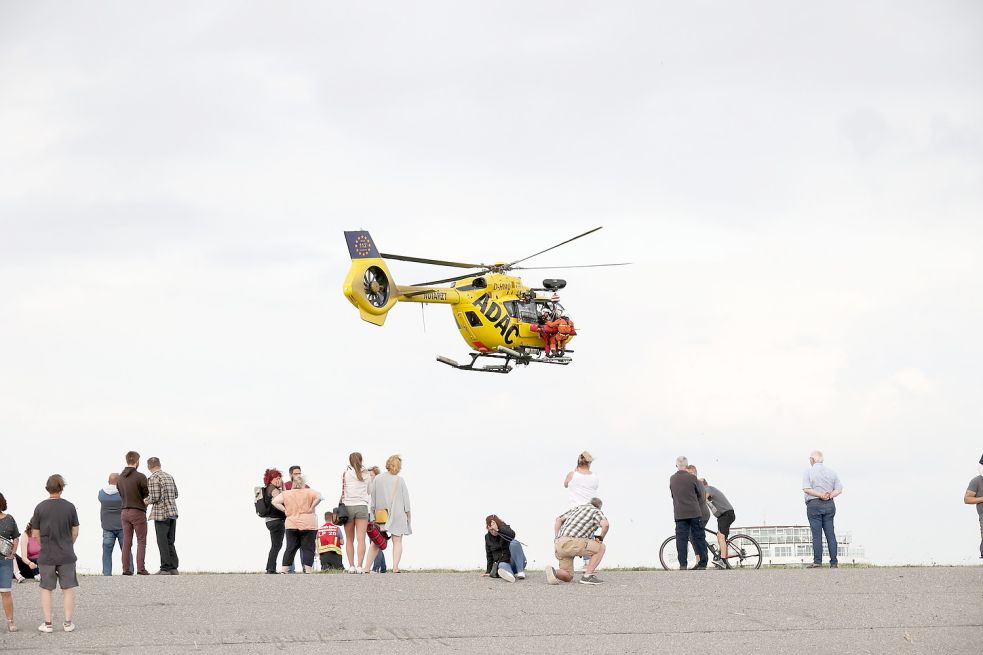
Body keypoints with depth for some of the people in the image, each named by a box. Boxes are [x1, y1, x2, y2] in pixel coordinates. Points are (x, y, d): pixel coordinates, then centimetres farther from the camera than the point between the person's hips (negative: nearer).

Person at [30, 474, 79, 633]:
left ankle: (47, 624, 9)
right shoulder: (69, 507, -5)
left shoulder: (40, 508, -6)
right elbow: (75, 532, 1)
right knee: (68, 589, 9)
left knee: (46, 589, 9)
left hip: (46, 555, 0)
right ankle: (68, 623, 10)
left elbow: (36, 534, -1)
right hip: (66, 555, 0)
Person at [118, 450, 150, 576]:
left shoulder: (120, 478, 7)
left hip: (124, 512, 5)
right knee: (141, 541, 0)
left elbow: (121, 494, 12)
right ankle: (141, 568, -7)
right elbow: (147, 495, -8)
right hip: (138, 512, -5)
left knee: (127, 542, 8)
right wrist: (143, 503, 12)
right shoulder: (140, 477, -14)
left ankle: (126, 569, 5)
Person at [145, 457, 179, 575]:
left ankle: (166, 568, -5)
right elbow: (176, 494, 17)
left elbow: (154, 497, -16)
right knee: (170, 542, 11)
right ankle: (173, 568, 8)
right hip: (172, 512, 7)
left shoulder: (153, 478, -10)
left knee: (163, 542, -3)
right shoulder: (169, 476, 13)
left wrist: (146, 501, 3)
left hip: (161, 513, -7)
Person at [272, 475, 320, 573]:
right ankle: (308, 571, -6)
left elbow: (275, 502, 0)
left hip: (291, 525, 3)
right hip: (308, 524, -3)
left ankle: (283, 570, 4)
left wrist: (285, 510, 3)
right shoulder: (309, 492, -1)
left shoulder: (286, 493, 6)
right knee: (308, 548, 1)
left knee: (290, 548, 8)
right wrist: (311, 508, -7)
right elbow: (319, 497, -16)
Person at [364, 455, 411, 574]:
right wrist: (408, 517, 11)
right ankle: (395, 567, -15)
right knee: (397, 541, 1)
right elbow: (406, 500, 2)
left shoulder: (377, 479, 1)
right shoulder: (400, 480, -3)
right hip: (398, 515, -2)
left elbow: (373, 498, 4)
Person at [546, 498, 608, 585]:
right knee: (600, 548, 12)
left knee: (568, 578, 18)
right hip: (572, 542, -7)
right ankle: (587, 576, 0)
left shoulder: (576, 509, 32)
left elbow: (558, 520, 31)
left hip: (559, 545, 7)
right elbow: (605, 524, -11)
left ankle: (553, 572, -14)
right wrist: (601, 537, 8)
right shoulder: (597, 511, 10)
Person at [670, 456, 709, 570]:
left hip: (679, 514, 2)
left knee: (681, 539, 1)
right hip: (694, 512, -2)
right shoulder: (692, 478, -6)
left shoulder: (672, 479, 4)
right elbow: (701, 494, 4)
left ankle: (682, 565, -6)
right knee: (699, 537, 4)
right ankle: (702, 563, 4)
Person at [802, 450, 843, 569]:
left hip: (814, 504, -4)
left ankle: (817, 561, -8)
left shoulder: (809, 471, -2)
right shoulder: (831, 472, 12)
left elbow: (806, 489, -14)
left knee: (817, 534, -5)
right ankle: (834, 562, 4)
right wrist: (829, 495, -7)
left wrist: (821, 495, -14)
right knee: (830, 533, 5)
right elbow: (839, 489, 6)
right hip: (829, 505, 4)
☆ ☆ ☆ ☆
* _WHAT YOU HAVE TO DO_
In your reply, every line of the material should appear exactly as written, and no picture should.

* _EXPECTED ANSWER_
Body keypoints with depth for some of the people in the image, each named by a box. Boxes are [x1, y1, x2, y2] in pixel coordinates. Points are (x, y, d): pixel coordinates, then centimetres farther from the camera than the point between the person's hips (negative: nearer).

Person at [30, 474, 79, 633]:
left ankle: (47, 624, 9)
right shoulder: (69, 507, -5)
left shoulder: (40, 508, -6)
right elbow: (75, 532, 1)
right knee: (68, 589, 9)
left knee: (46, 589, 9)
left hip: (46, 555, 0)
right ankle: (68, 623, 10)
left elbow: (36, 534, -1)
right hip: (66, 555, 0)
Person at [118, 450, 150, 576]:
left shoulder: (120, 478, 7)
left hip: (124, 512, 5)
right knee: (141, 541, 0)
left elbow: (121, 494, 12)
right ankle: (141, 568, -7)
right elbow: (147, 495, -8)
right hip: (138, 512, -5)
left knee: (127, 542, 8)
right wrist: (143, 503, 12)
right shoulder: (140, 477, -14)
left ankle: (126, 569, 5)
Person at [145, 457, 179, 575]:
left ankle: (166, 568, -5)
right elbow: (176, 494, 17)
left elbow: (154, 497, -16)
right knee: (170, 542, 11)
right ankle: (173, 568, 8)
right hip: (172, 512, 7)
left shoulder: (153, 478, -10)
left knee: (163, 542, -3)
right shoulder: (169, 476, 13)
left wrist: (146, 501, 3)
left hip: (161, 513, -7)
Person at [272, 475, 320, 573]:
right ankle: (308, 571, -6)
left elbow: (275, 502, 0)
left hip: (291, 525, 3)
right hip: (308, 524, -3)
left ankle: (283, 570, 4)
left wrist: (285, 510, 3)
right shoulder: (309, 492, -1)
left shoulder: (286, 493, 6)
right knee: (308, 548, 1)
left knee: (290, 548, 8)
right wrist: (311, 508, -7)
right elbow: (319, 497, -16)
Person at [364, 455, 411, 574]:
right wrist: (408, 517, 11)
right ankle: (395, 567, -15)
right knee: (397, 541, 1)
right elbow: (406, 500, 2)
left shoulder: (377, 479, 1)
right shoulder: (400, 480, -3)
right hip: (398, 515, -2)
left elbow: (373, 498, 4)
Person at [546, 498, 608, 585]:
right knee: (600, 548, 12)
left knee: (568, 578, 18)
right hip: (572, 542, -7)
right ankle: (587, 576, 0)
left shoulder: (576, 509, 32)
left elbow: (558, 520, 31)
left hip: (559, 545, 7)
right elbow: (605, 524, -11)
left ankle: (553, 572, -14)
right wrist: (601, 537, 8)
right shoulder: (597, 511, 10)
Person at [670, 456, 709, 570]:
left hip: (679, 514, 2)
left knee: (681, 539, 1)
right hip: (694, 512, -2)
right shoulder: (692, 478, -6)
left shoulder: (672, 479, 4)
right elbow: (701, 494, 4)
left ankle: (682, 565, -6)
right knee: (699, 537, 4)
right ankle: (702, 563, 4)
Person at [802, 450, 843, 569]:
left hip: (814, 504, -4)
left ankle: (817, 561, -8)
left shoulder: (809, 471, -2)
right shoulder: (831, 472, 12)
left elbow: (806, 489, -14)
left knee: (817, 534, -5)
right ankle: (834, 562, 4)
right wrist: (829, 495, -7)
left wrist: (821, 495, -14)
right knee: (830, 533, 5)
right elbow: (839, 489, 6)
right hip: (829, 505, 4)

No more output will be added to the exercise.